Pipeline Magazine spoke with Neil Lamerton, Global Head of Bunkering at Gulf Petrochem Group, to discuss the challenges and opportunities for companies operating in the Middle East’s oil storage market.
What trends are you noticing in the global bunkering sector?
The shipping markets are going through a period of pressure, with the likes of Danish shipping and oil group Maersk reporting losses and others facing similar constraints. Low freight rates, brought about by an overcapacity in the market, means pressure is put on the bunker market. Many owners are experiencing cash flow issues, meaning there are inevitable delays in payment.
We are still seeing the repercussions of the OW saga, where many major owners prefer to deal directly with suppliers, rather than through traders. With the judgment quite recent, the market has yet to establish a new order and we are maybe yet to see how the market settles in the long-term.
In terms of the crude oil market, it remains volatile, making it difficult for buyers to assess when to buy and how much, at any one time. The recent rise in crude prices may well continue, but there remains oversupply in the market, and much depends on the prospective production freeze and whether an agreement can be reached with all parties. Currently, the bunker prices can change by $5-7 in one day, which is a big change when their vessels are not seeing a positive return.
Looking at the quality, generally it is of a high level, and the return of Iranian fuel back in the market is a welcome one.
How has the low price of oil affected bunkering operations across the globe?
Due to the current market conditions, we have seen reduced investment into new bunkering projects. Many investors are waiting in the hope that the market will start to offer some sort of consistency, but we do expect this trend to continue until there are decisions made on production.
Less profitable companies are being kept in business for longer due to the reduced credit risk on sales, and we are seeing that trend continue well into the second half of 2016.

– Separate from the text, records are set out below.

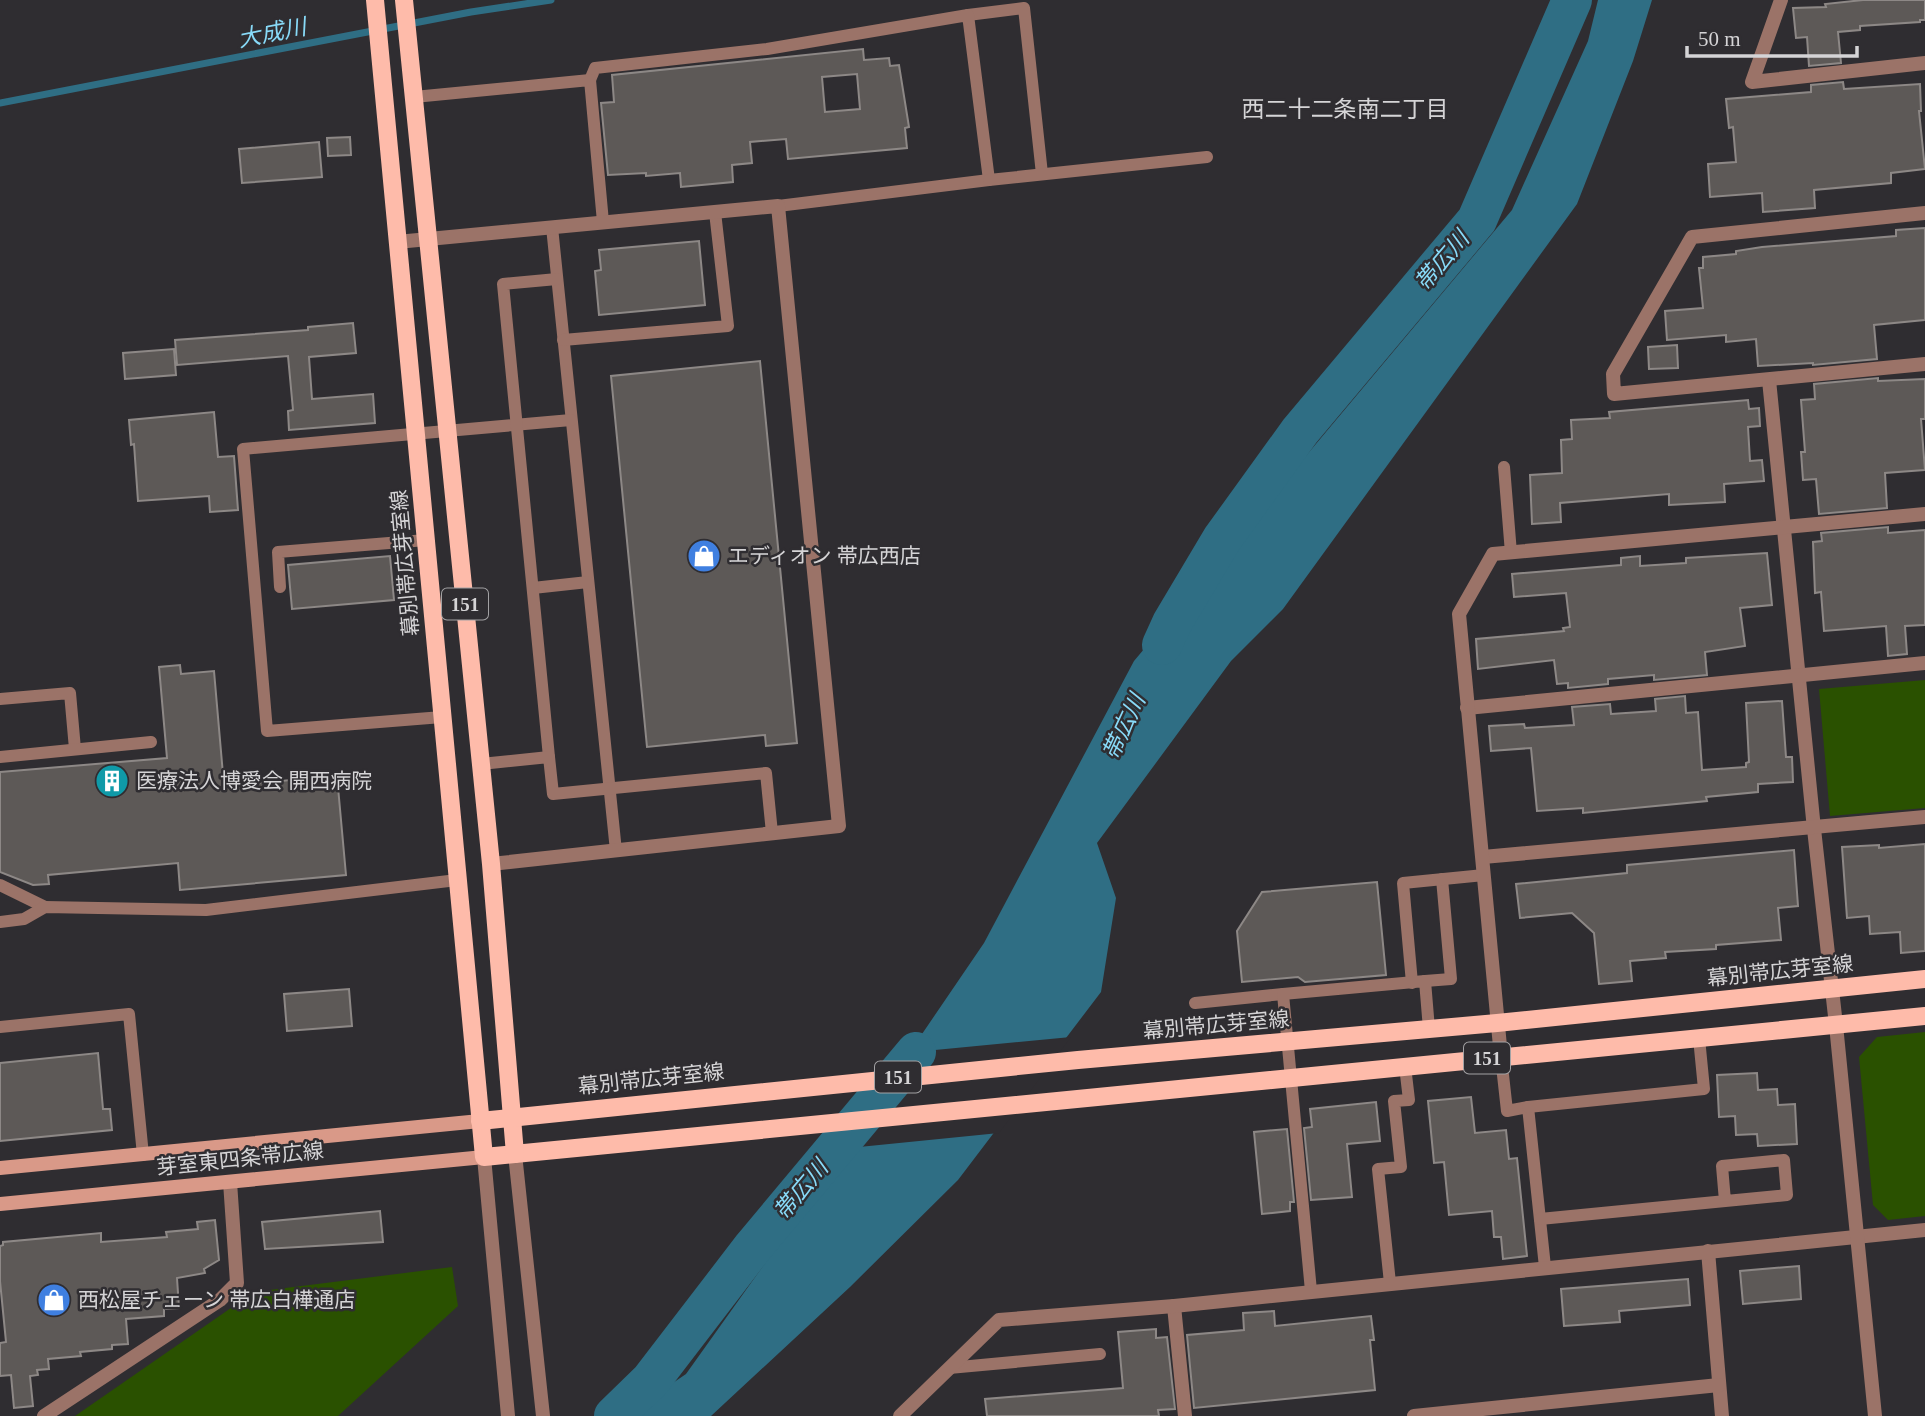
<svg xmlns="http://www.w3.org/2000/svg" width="1925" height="1416" font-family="'Times New Roman','Noto Sans JP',serif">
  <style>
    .green { fill: #2a5100 }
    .water { fill: #2f6e84 }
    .pier { fill: #2f2d31 }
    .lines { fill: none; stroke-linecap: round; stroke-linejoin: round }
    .stream { stroke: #2f6e84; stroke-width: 7 }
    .river { stroke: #2f6e84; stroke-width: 40 }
    .building { fill: #5d5957; stroke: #8d8886; stroke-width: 2; fill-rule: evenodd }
    .service { stroke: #9b7368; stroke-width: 12 }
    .minor { stroke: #9b7368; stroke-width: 14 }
    .tertiary { stroke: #9b7368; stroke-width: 14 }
    .secondary { stroke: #d99988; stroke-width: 14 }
    .primary { stroke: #febbaa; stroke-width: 18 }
    .labels { text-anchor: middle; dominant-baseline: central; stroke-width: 5; stroke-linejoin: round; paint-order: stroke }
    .shield { fill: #2f2d31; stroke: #a3a2a4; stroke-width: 2 }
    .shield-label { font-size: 19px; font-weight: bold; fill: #d5d4d6 }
    .poi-label { font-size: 21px; fill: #d5d4d6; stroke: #2f2d31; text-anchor: start }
    .street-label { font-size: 21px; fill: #d5d4d6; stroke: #2f2d31 }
    .water-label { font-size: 23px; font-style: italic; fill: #88daf8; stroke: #2f2d31 }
    .neighbourhood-label { font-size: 23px; fill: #d5d4d6; stroke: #2f2d31 }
  </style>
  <rect width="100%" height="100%" fill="#2f2d31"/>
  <g class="green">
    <path d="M 1925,680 L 1925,808 L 1830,816 L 1819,689 Z"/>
    <path d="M 1925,1032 L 1925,1216 L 1888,1220 L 1873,1205 L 1859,1057 L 1877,1037 Z"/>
    <path d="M 452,1267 L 458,1306 L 338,1416 L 75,1416 L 254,1292 Z"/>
  </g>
  <path class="water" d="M 1598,0 L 1652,0 L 1633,61 L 1577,204 L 1283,609 L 1231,661 L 1097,843 L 1116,898 L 1101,992 L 958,1180 L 850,1287 L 711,1416 L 624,1416 L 686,1374 L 783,1238 L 984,943 L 1134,661 L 1512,210 L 1588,41 Z"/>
  <path class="pier" d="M 1071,1037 L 999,1133 L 839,1149 L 904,1053 Z"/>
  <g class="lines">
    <path class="stream" d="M 0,103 L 471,12 L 551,0"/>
    <g class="river">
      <path d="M 1162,645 L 1172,623 L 1222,539 L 1300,431 L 1477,220 L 1572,0"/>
      <path d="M 614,1416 L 651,1380 L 753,1247 L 916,1052"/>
    </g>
  </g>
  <g class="building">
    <path d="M 1863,0 L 1925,0 L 1925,20 L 1920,20 L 1920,22 L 1860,26 L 1860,30 L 1838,32 L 1841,63 L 1809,66 L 1807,37 L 1796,38 L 1793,8 L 1826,7 L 1825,4 Z"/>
    <path d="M 863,49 L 864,60 L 889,58 L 890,66 L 899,65 L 909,127 L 905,128 L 907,148 L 788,159 L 786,139 L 750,142 L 752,163 L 732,165 L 733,182 L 681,187 L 680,173 L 646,176 L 646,173 L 608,175 L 601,103 L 614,102 L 612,75 ZM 857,74 L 860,109 L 825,112 L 822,77 Z"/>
    <path d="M 1843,82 L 1844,89 L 1920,84 L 1921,111 L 1919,111 L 1925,169 L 1891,173 L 1891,183 L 1814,190 L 1815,208 L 1763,212 L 1762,193 L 1710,197 L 1708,164 L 1736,162 L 1733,127 L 1729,128 L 1726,99 L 1811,92 L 1811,85 Z"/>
    <path d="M 350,137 L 351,155 L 328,156 L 327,138 Z"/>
    <path d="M 319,142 L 322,177 L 242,183 L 239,149 Z"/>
    <path d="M 1925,228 L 1925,320 L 1874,325 L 1877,359 L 1813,365 L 1813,363 L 1758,366 L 1756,339 L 1726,342 L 1726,335 L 1667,340 L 1665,311 L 1703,308 L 1699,268 L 1703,268 L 1703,257 L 1736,254 L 1736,251 L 1762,247 L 1896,236 L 1896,230 Z"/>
    <path d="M 699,241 L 705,305 L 599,315 L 595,271 L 601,270 L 599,250 Z"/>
    <path d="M 353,323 L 356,353 L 309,357 L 312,399 L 373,394 L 375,423 L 289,430 L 288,411 L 293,410 L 288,356 L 177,365 L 175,340 L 308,330 L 308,327 Z"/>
    <path d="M 1677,345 L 1678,368 L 1649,369 L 1648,347 Z"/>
    <path d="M 174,349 L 176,375 L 125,379 L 123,353 Z"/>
    <path d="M 760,361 L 797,743 L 766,746 L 765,735 L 647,747 L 611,376 Z"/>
    <path d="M 1878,378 L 1878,381 L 1925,379 L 1925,419 L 1921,419 L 1925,470 L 1885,473 L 1887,508 L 1819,514 L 1816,479 L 1803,480 L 1801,452 L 1805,452 L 1801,400 L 1815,399 L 1814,384 Z"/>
    <path d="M 1748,400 L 1749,409 L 1759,408 L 1760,426 L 1748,427 L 1750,461 L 1762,460 L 1764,481 L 1724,484 L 1725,502 L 1669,505 L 1669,494 L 1560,503 L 1561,522 L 1532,524 L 1530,475 L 1562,473 L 1561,440 L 1572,439 L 1571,420 L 1610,418 L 1609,412 Z"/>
    <path d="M 214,412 L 218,457 L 234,456 L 238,510 L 210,512 L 209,496 L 138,501 L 134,444 L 131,445 L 129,420 Z"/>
    <path d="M 1888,527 L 1888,533 L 1925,530 L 1925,625 L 1905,626 L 1907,654 L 1888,656 L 1886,626 L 1824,631 L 1821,592 L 1815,593 L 1813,542 L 1822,541 L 1821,533 Z"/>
    <path d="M 1767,553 L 1772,605 L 1740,608 L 1745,646 L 1705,652 L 1707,675 L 1654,680 L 1654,675 L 1608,679 L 1608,684 L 1568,688 L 1568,683 L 1557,684 L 1554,660 L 1478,669 L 1476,639 L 1564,631 L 1563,628 L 1570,627 L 1566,593 L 1514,597 L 1512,574 L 1621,565 L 1621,558 L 1640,556 L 1640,566 L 1686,563 L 1686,558 Z"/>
    <path d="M 390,556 L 394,600 L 292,609 L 288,565 Z"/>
    <path d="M 180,665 L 181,674 L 214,671 L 224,786 L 337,776 L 346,875 L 180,890 L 178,863 L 48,875 L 49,884 L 33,885 L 0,872 L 0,772 L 167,758 L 159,667 Z"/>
    <path d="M 1685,696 L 1686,713 L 1698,712 L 1702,770 L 1746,767 L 1746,763 L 1749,762 L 1746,703 L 1782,701 L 1786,757 L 1792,757 L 1793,782 L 1758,784 L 1758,792 L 1706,797 L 1707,801 L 1583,813 L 1583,808 L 1537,811 L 1531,748 L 1491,751 L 1489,726 L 1524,724 L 1525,728 L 1574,725 L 1572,707 L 1610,704 L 1611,714 L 1656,711 L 1655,699 Z"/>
    <path d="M 1925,844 L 1925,951 L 1901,953 L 1900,932 L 1870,934 L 1869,916 L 1847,918 L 1842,847 L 1879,845 L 1879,848 Z"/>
    <path d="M 1794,850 L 1798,906 L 1778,908 L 1781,940 L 1716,945 L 1716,949 L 1665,952 L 1666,958 L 1630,961 L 1632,981 L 1599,984 L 1594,933 L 1572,913 L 1520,918 L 1516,884 L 1627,873 L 1627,865 Z"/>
    <path d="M 1377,882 L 1386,975 L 1305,982 L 1298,977 L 1242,982 L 1237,931 L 1262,892 Z"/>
    <path d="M 349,989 L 352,1026 L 287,1031 L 284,994 Z"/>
    <path d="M 98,1053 L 103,1109 L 110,1109 L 112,1130 L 0,1141 L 0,1063 Z"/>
    <path d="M 1757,1073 L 1758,1090 L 1777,1089 L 1778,1105 L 1795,1104 L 1797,1144 L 1758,1146 L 1757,1134 L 1736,1135 L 1735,1116 L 1719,1117 L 1717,1075 Z"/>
    <path d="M 1471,1097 L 1475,1133 L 1506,1130 L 1509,1159 L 1517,1158 L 1527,1256 L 1503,1259 L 1501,1237 L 1494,1237 L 1492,1211 L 1449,1215 L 1444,1162 L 1434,1163 L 1428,1101 Z"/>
    <path d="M 1376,1102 L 1380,1141 L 1347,1144 L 1352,1197 L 1311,1200 L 1304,1128 L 1312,1127 L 1310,1109 Z"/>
    <path d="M 1287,1129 L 1294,1202 L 1290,1202 L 1290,1211 L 1262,1214 L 1254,1132 Z"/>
    <path d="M 380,1211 L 383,1242 L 265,1249 L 262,1222 Z"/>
    <path d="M 215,1220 L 219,1260 L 204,1269 L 205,1273 L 177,1278 L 179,1308 L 164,1309 L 164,1316 L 126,1319 L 128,1344 L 112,1345 L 112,1349 L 80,1352 L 81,1356 L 48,1359 L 49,1369 L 37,1370 L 38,1375 L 30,1376 L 33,1406 L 14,1408 L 11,1375 L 0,1376 L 0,1343 L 6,1342 L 0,1281 L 0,1246 L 3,1245 L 3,1242 L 101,1233 L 101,1242 L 167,1237 L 166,1232 L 198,1229 L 197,1222 Z"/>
    <path d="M 1799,1266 L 1801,1299 L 1743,1304 L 1740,1271 Z"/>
    <path d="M 1688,1279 L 1690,1305 L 1619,1311 L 1620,1322 L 1564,1326 L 1561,1289 Z"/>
    <path d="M 1274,1311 L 1275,1326 L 1371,1316 L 1374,1340 L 1370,1340 L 1375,1390 L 1194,1408 L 1187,1335 L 1244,1330 L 1243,1313 Z"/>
    <path d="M 1156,1329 L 1156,1338 L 1167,1337 L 1175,1409 L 1158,1410 L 1159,1416 L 987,1416 L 985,1399 L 1123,1388 L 1118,1332 Z"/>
  </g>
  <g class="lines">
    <g class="service">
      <path d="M 968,15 L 1024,8 L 1042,174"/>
      <path d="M 590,80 L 595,68 L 767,49 L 968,15 L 989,180 L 778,206"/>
      <path d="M 414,97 L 590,80 L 603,222"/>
      <path d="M 989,180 L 1207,157"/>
      <path d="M 552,227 L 616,851"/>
      <path d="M 563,340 L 728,326 L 715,212"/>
      <path d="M 1504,467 L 1511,553"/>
      <path d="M 280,587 L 278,552 L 426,540"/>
      <path d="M 533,588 L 588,582"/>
      <path d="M 0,699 L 70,693 L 75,749"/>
      <path d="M 442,717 L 267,731 L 243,449 L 571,420"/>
      <path d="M 0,757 L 151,742"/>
      <path d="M 549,757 L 503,284 L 557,279"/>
      <path d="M 481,764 L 549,757 L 553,794 L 766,773 L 772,833"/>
      <path d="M 0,885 L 45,907"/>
      <path d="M 0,922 L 24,919 L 45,907 L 206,910 L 457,880"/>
      <path d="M 1425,981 L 1451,979 L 1442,879"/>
      <path d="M 1412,983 L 1403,883 L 1484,875"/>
      <path d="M 1195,1003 L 1283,994"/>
      <path d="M 0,1027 L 129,1014 L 143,1155"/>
      <path d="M 1501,1057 L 1507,1111 L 1528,1107 L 1545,1267"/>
      <path d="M 1528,1107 L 1704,1089 L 1699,1038"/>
      <path d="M 1540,1219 C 1622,1211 1705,1203 1787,1195 L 1784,1160 L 1722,1166 L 1725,1201"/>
      <path d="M 1390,1283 L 1378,1169 L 1401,1167 L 1394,1101 L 1409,1100 L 1405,1066"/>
      <path d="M 1311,1291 L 1283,994 L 1425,981 L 1429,1029"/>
      <path d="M 949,1368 L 1100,1354"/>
    </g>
    <g class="minor">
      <path d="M 1781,0 L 1752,82 L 1925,63"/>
      <path d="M 1925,213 L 1692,237 L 1613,374 L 1614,394 L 1925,364"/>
      <path d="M 397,242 L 778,206 L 839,826 L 491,864"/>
      <path d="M 1769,380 L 1814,829 L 1836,1025"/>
      <path d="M 1467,708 L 1925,663"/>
      <path d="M 1483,857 L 1925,817"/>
      <path d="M 1501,1057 L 1459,614 L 1493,554 L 1925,514"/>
      <path d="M 515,1154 L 543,1416"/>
      <path d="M 484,1157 L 508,1416"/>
      <path d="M 1708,1251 L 1722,1416"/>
      <path d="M 1174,1306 L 1185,1416"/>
      <path d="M 44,1416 L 220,1300 L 237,1283 L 230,1182"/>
      <path d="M 900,1416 L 999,1320 L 1174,1306 L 1925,1230"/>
      <path d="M 1414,1416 L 1719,1385"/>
    </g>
    <path class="tertiary" d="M 1836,1025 L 1875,1416"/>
    <g class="secondary">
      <path d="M 0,1168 L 480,1121"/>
      <path d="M 0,1204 L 484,1157"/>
    </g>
    <g class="primary">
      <path d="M 375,0 L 484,1157 L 1925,1016"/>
      <path d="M 404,0 L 491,864 L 515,1154"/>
      <path d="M 480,1121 L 1078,1060 L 1497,1023 L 1925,979"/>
    </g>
  </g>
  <defs>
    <symbol id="shop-disc" viewBox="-11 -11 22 22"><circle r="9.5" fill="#3f7fe0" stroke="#2f2d31"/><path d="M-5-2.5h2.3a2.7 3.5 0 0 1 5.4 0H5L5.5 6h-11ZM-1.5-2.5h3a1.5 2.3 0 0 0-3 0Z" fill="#fff"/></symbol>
    <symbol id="building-disc" viewBox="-11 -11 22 22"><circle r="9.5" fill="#0f9aa8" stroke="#2f2d31"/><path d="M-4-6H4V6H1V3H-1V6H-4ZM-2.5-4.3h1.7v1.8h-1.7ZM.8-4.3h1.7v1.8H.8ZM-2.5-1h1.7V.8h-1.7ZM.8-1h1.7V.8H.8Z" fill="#fff"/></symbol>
  </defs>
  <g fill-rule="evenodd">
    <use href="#shop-disc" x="685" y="537" width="38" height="38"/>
    <use href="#building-disc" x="93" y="762" width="38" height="38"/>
    <use href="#shop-disc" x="35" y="1281" width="38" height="38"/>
  </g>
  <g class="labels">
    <g class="shield">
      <rect x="442" y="588.5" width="46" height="31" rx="5"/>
      <rect x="1464" y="1042.5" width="46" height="31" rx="5"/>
      <rect x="875" y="1061.5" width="46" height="31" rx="5"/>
    </g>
    <g class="shield-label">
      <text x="465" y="604">151</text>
      <text x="1487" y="1058">151</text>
      <text x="898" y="1077">151</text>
    </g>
    <g class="poi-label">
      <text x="728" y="556">エディオン 帯広西店</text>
      <text x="136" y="781">医療法人博愛会 開西病院</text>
      <text x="78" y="1300">西松屋チェーン 帯広白樺通店</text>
    </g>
    <g class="street-label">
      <text transform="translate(405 563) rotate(-95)">幕別帯広芽室線</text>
      <text transform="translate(1780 971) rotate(-6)">幕別帯広芽室線</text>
      <text transform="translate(1216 1025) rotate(-5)">幕別帯広芽室線</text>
      <text transform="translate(651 1079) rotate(-6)">幕別帯広芽室線</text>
      <text transform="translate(240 1159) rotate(-6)">芽室東四条帯広線</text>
    </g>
    <g class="water-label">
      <text transform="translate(272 33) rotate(-11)">大成川</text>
      <text transform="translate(1442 261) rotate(-50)">帯広川</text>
      <text transform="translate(1124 727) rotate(-65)">帯広川</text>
      <text transform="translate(801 1190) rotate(-50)">帯広川</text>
    </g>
    <g class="neighbourhood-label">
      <text x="1345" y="109">西二十二条南二丁目</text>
    </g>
  </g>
  <path d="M1687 46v10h170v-10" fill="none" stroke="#d5d4d6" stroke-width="3.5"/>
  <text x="1698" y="46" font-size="21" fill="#d5d4d6" stroke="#2f2d31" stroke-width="5" paint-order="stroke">50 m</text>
</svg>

The low oil price has resulted in difficulties for some in renewing bunker vessels. Investment for MFM for Singapore has also been made more difficult, as all barges have to be MFM by January 2017.
Which geographical areas are of particular interest to Gulf Petrochem? Are there any ‘bunkering hotspots’ cropping up?
We are always on the look-out for new areas of interest, especially for bunker trading. UAE (Fujairah), Singapore, Rotterdam (ARA), India, Sri Lanka are areas of particular interest to us currently, but in the current market we are seeing lower rates of investment and consequently, fewer hotspots. Due to the success of our Fujairah operations, we remain confident in identifying areas of interest to us. The knowledge and experience we have gained from our expansion here means we would not hesitate if a new opportunity presented itself.
How are your operations in the UAE progressing? How important is the UAE to GP?
Bunkering at Fujairah has always been important to Gulf Petrochem and is our main market. It is ranked the third largest oil storage and products trading centre, after Rotterdam and Singapore and the second largest bunkering port in the world, with over 400 ships passing annually to and from the Gulf. We have not become complacent as we know the size of the market and how the market can change from week to week.
Bunkering on the west coast of the UAE has always been more difficult and more expensive than Fujairah. Truck supply is still an important area for us, which after a reduction in volume is expanding again.
What predictions do you have for the bunkering sector over the next 18 months or so?
With MFM coming into Singapore in 2017 for all suppliers, many will have to adapt to these conditions. There will be a change in some of the supplying companies, with larger companies prepared and equipped to enter the market, which could have a big impact. We would expect expansion in other ports close by, as suppliers will try and keep their non-MFM business going, but this could open up the Singapore market with the non-MFM barges leaving.
If crude prices continue to rise, we will see prices in the bunkering sector rise too, meaning many ship owners or charterers will file for liquidation, due to the credit exposure predicament many will face.
There will be more amalgamation throughout the bunkering industry with traders looking for ways to continue their operations without suffering from price rises. Smaller traders will again find business difficult with higher prices, and more risk entailed with owners who work with traders.
There is a very real possibility of more liquidations following the OW collapse, so the next few months could be crucial. Legal avenues seem to be closing in many jurisdictions, so potential losses will have to be taken into company accounts, which could mean the end for many operators.
We would expect the bunker market to remain extremely wary in the coming months, as a result of container owners struggling. Maersk, Evergreen, Hanjin and Hyundai are all experiencing onerous market conditions, and although demand for bunkers is high, there will be pressure on payments. We are, as always, assessing the market in great detail, and we are in a great position to react as and when we need to.